Data Science for Global Applications

Course materials for Data Science for Global Applications, by Dr. Anna Haensch and Dr. Karin Knudson

View project on GitHub

Project Assignment and Rubric

You will identify a policy-related question of interest, and use data to help answer or address the question. Your project will involve:

  • identifying relevant data sources and discussing their provenance,
  • bringing together multiple datasets,
  • presenting relevant features of the data with a high quality visual analysis,
  • applying a model, and
  • discussing your analysis and conclusions in writing.

Rubric

Data relevance and integration Effectively integrates two or more data sources that are highly relevant to the policy question at hand.

Exploration of the data and its provenance The source of the data is thoroughly discussed, and unresolved questions about the data collection and/or source are clearly identified.

Visual communication The report uses a variety of different kinds of visualizations that follow principles of effective design and that display and highlight important and relevant features of the data that address the policy question. Moreover, the choice of visualizations are suitable for the aspects of the data being highlighted.

Data modeling The report includes appropriately applied models for regression, classification, and/or clustering. The method and results of the modeling are clearly described, as are the limitations of the analysis.

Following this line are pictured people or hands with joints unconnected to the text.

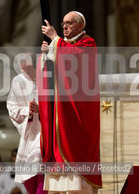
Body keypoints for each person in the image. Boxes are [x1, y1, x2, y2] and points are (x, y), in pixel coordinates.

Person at [39, 11, 102, 194]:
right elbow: (54, 73)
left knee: (75, 148)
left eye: (69, 23)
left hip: (78, 111)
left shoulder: (88, 43)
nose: (64, 26)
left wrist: (54, 40)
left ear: (81, 26)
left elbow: (73, 59)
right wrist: (46, 54)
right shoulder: (62, 44)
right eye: (63, 23)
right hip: (61, 109)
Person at [7, 53, 47, 194]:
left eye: (29, 67)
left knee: (42, 173)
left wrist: (41, 110)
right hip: (30, 133)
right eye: (23, 67)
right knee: (30, 177)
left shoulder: (46, 78)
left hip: (46, 132)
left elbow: (58, 106)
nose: (26, 70)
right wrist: (28, 110)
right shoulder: (18, 81)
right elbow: (12, 108)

Written communication The report is clearly written, with written analysis that synthesizes and explains the visualization and modeling aspects of the report, and at an appropriate level of technicality.

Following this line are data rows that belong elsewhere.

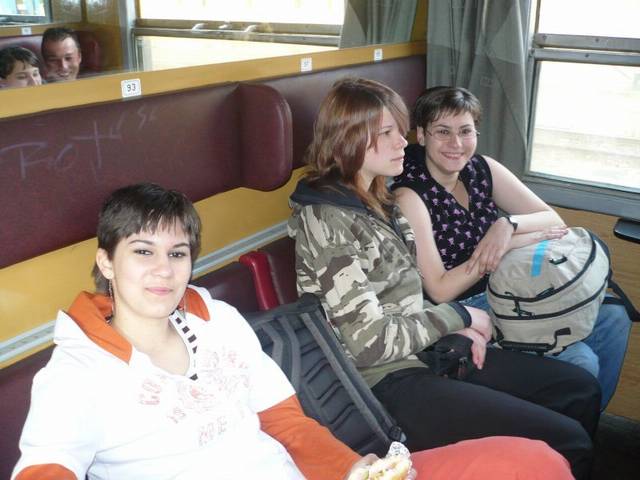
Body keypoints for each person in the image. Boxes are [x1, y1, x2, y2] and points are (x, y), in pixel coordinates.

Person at [11, 183, 573, 480]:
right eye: (142, 251)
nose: (163, 270)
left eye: (177, 253)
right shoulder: (76, 375)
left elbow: (284, 421)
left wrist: (348, 467)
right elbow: (46, 468)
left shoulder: (218, 320)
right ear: (106, 263)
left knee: (534, 462)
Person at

Clarity and appropriateness of conclusions The report uses the data to give a great deal of insight related to the chosen policy question. Uncertainty and limitations of the data and analyses in the report are clearly communicated. The report includes enough information about the context of the policy question so that a non-expert can clearly understand the issue and its importance.

Notebook(s) with code Along with the report, student submits well-commented notebook(s) with Python code used for the project.

Presentation Presentation is submitted with appropriate visualization, key takeaways and discussion.

Guidelines for in-class one-slide presentation

Our final project presentations will take place in-class on the 26th and 28th of April. In the interest of time, rather than a full scale presentation, think of this as one-slide “teaser” for your project that’s meant to give us just a small taste of what you’ve done. Each student will be limited to one slide, and your slide should contain:

  • The title of your project (it should be descriptive).
  • Your name
  • Your favorite visualization from your project (it should have a title, nice labeled axes, a legend if appropriate).
  • One main takeaway from your project (this should be a sentence or two highlighting something interesting that you discovered, maybe the type of modeling that you did, a feature that you found surprisingly useful, etc).

You can submit either a single .pptx file or a link to a one-slide Google Slides presentation, and we will put them all together as a single presentation.